Note: States have done this. States long ago delegated the selection of Presidential Electors to the popular vote of its citizens. John Eastman wanted  states to “take it back from the voters” and allow partisan Republican legislators to select their own Presidential Electors, regardless of the popular vote of its citizens, after the election did not go Trump’s way.  This is not democracy, it is GQP authoritarianism.

“Activist judges and allied plaintiffs have proved time and time again that they believe state courts have the ultimate say over congressional maps, no matter what the U.S. Constitution says,” North Carolina Senate leader Phil Berger said when the appeal was filed in March.

More psychological projection from Republicans. Taking this case, and worse, deciding it in favor of North Carolina would be the worst example of “activist judges” since Bush v. Gore, in which only five Republican justices determined the outcome of the 2000 election, not the millions of ballots cast by voters.

The Supreme Court generally does not disturb state court rulings that are rooted in state law.

But four [radical Republican] Supreme Court justices — Clarence Thomas, Samuel Alito, Neil Gorsuch and Kavanaugh — have said the court should step in to decide whether state courts had improperly taken powers given by the U.S. Constitution to state lawmakers.

Justice Thomas should be forced to recuse himself because his insurrectionist Coup Plotter wife was directly communicationg with insurrectionist Coup Plotter lawyer John Eastman, the author of the “Coup Memos” and a former law clerk to Justice Thomas. The Chief Justice must step in and tell him that he is disqualfied from participating in this case.

That was the argument that Thomas and two other conservative justices put forward in Bush v. Gore, although that case was decided on other grounds.

If the court takes up the North Carolina case and rules in the GOP’s favor, North Carolina Republicans could draw new maps for 2024 elections with less worry that the state Supreme Court would strike them down.

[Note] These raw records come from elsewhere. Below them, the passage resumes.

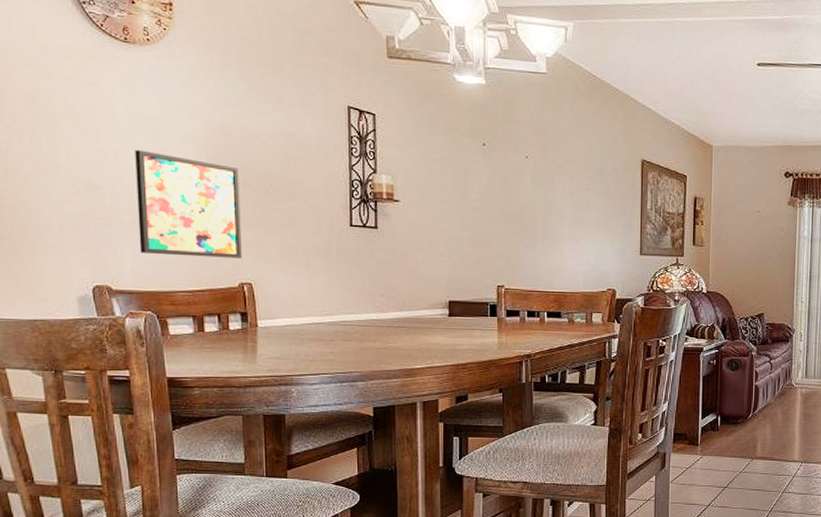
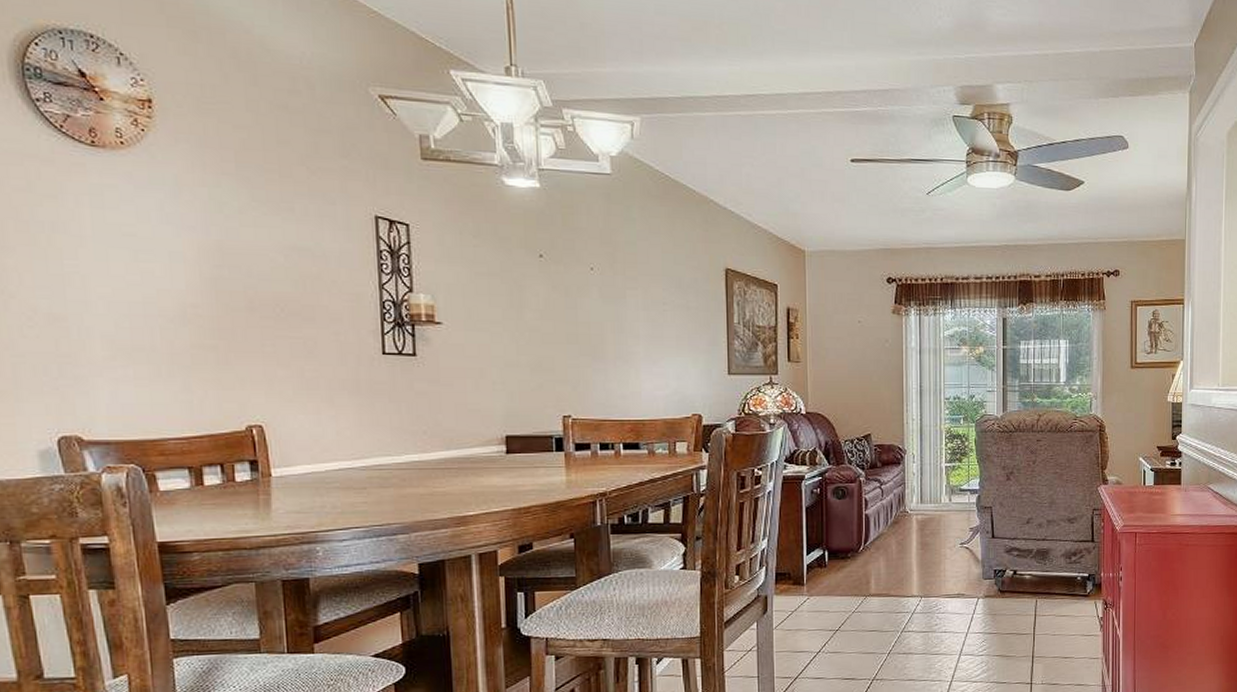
wall art: present [135,150,242,258] -> none [108,273,249,397]

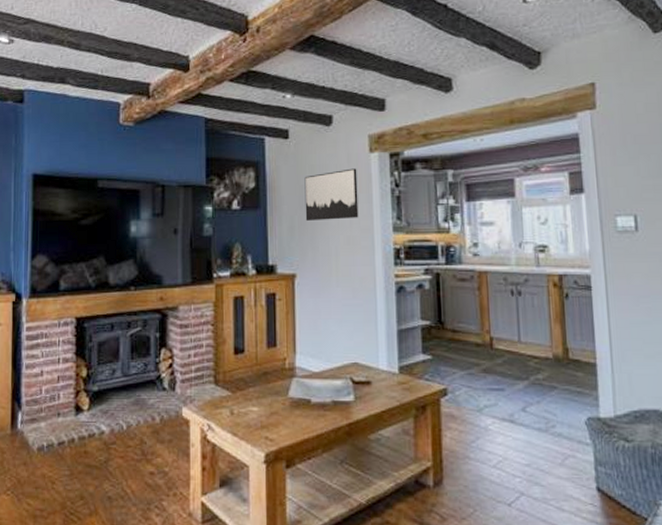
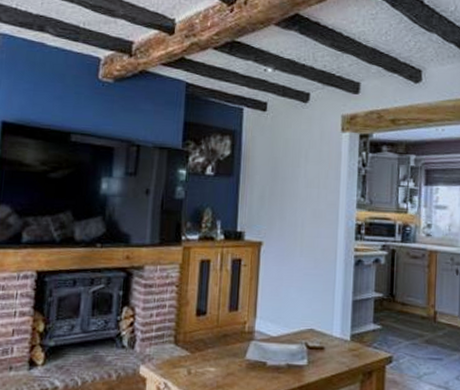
wall art: present [304,168,359,221] -> none [276,145,328,193]

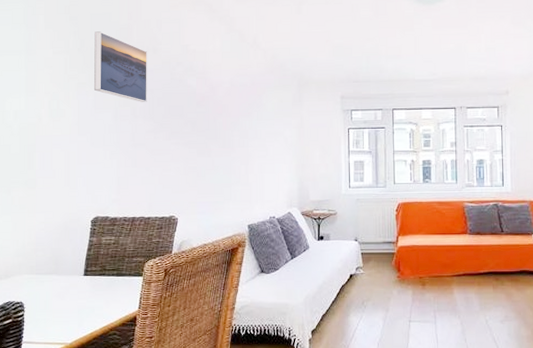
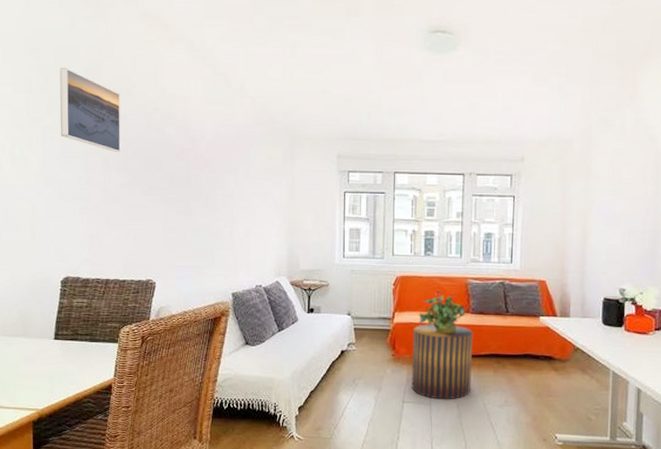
stool: none [416,246,473,318] -> present [411,324,474,400]
potted plant: none [420,214,465,255] -> present [418,290,467,334]

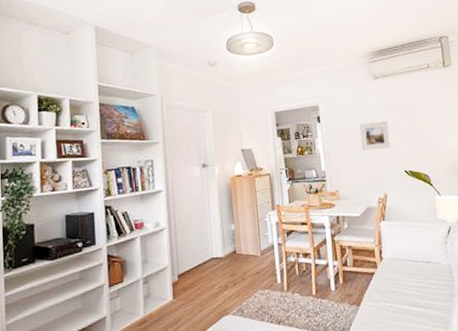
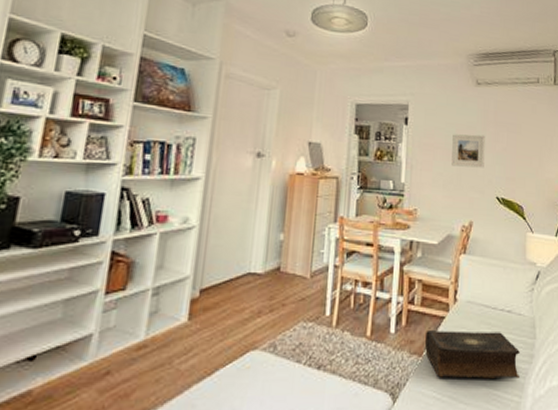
book: none [360,279,445,321] -> present [425,329,521,379]

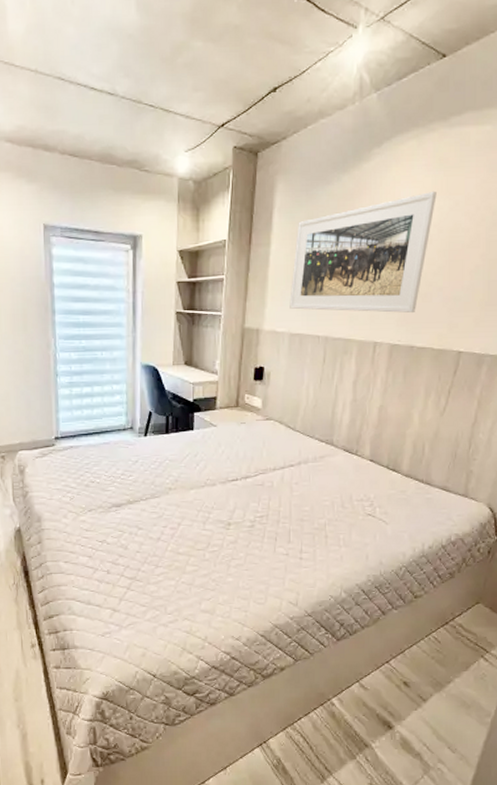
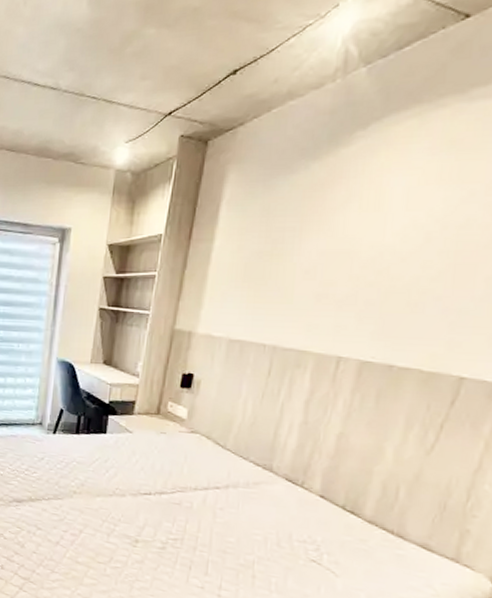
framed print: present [289,191,437,314] -> none [231,179,443,326]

Defenders of state court involvement argue that state lawmakers would also gain the power to pass provisions that would suppress voting, subject only to challenge in federal courts. [And the Roberts Court has already gutted the Voting Rights Act to make this less likely to succeed.] Delegating power to election boards and secretaries of state to manage federal elections in emergencies also could be questioned legally, some scholars said.

“Its adoption [“Independent State Legislature doctrine”] would radically change our elections,” Ethan Herenstein and Tom Wolf, both with the Brennan Center’s Democracy Program at the New York University Law School, wrote earlier this month.

That’s an understatement. It would mark the emd of American democracy, and the beginning of the tyrrany of the minority of GQP authoritarianism. The radical Republican justices would give their imprimatur of legality to American fascism.

I wonder whether Judge Michael Luttig is willing to “throw his body in the road” to prevent the U. S. Supreme Court from engaging in this perversion of the rule of law.